### Task goal
Output range, inclusive: from the line containing "Algorithm 1 GDPR-based ACP" to the line containing "Figure 10. Average". Restate those lines from the data below word for word and only those.

━━━━━ Data records ━━━━━

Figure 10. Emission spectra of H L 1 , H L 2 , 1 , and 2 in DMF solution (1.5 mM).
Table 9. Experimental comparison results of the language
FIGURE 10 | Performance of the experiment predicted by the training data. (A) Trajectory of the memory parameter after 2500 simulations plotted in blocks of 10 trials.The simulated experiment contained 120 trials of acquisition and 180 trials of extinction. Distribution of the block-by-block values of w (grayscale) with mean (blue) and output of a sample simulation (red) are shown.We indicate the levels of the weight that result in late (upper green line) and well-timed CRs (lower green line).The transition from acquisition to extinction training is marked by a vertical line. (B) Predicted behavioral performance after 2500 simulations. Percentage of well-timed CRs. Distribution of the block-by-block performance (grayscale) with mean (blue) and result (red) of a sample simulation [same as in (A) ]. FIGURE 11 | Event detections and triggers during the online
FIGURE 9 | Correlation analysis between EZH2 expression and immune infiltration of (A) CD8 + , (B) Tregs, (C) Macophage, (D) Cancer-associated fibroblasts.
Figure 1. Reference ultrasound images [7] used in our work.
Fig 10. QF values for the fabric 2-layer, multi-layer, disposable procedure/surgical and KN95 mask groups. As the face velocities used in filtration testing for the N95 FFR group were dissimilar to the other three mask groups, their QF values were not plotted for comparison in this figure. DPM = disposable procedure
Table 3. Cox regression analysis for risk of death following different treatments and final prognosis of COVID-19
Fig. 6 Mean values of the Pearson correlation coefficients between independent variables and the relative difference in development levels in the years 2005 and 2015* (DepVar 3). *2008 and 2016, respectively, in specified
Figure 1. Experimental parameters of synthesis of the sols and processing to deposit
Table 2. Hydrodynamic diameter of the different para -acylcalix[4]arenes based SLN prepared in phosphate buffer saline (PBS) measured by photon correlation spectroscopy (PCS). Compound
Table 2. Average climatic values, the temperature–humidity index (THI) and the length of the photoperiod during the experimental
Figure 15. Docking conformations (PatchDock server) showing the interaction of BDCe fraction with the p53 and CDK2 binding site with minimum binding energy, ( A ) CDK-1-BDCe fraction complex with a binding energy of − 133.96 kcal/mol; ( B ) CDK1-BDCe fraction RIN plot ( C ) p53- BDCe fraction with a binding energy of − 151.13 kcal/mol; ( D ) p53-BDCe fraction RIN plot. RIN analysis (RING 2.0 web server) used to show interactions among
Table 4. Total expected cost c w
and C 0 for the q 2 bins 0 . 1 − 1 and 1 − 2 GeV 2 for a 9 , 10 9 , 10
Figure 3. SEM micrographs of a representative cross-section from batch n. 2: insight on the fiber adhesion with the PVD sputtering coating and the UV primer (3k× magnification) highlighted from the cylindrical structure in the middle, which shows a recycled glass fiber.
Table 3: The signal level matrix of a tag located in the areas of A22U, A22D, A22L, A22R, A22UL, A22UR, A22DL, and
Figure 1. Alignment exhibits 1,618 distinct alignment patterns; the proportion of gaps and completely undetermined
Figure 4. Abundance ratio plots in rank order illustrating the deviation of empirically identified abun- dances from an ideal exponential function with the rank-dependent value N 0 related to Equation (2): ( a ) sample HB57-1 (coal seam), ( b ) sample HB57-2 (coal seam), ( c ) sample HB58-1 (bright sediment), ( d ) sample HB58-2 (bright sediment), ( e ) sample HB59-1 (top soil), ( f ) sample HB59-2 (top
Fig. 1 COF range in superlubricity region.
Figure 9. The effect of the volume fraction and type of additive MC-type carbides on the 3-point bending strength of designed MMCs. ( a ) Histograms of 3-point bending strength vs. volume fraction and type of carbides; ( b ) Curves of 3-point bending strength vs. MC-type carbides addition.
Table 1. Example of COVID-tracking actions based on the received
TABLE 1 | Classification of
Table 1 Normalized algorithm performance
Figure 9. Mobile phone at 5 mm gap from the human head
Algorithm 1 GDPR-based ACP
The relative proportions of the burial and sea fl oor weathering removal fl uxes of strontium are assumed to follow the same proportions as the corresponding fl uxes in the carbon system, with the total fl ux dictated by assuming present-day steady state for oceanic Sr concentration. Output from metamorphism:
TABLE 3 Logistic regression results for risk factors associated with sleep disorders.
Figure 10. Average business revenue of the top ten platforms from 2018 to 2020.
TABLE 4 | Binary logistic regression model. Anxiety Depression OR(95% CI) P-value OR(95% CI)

━━━━━

### Result for this task
Algorithm 1 GDPR-based ACP
The relative proportions of the burial and sea fl oor weathering removal fl uxes of strontium are assumed to follow the same proportions as the corresponding fl uxes in the carbon system, with the total fl ux dictated by assuming present-day steady state for oceanic Sr concentration. Output from metamorphism:
TABLE 3 Logistic regression results for risk factors associated with sleep disorders.
Figure 10. Average business revenue of the top ten platforms from 2018 to 2020.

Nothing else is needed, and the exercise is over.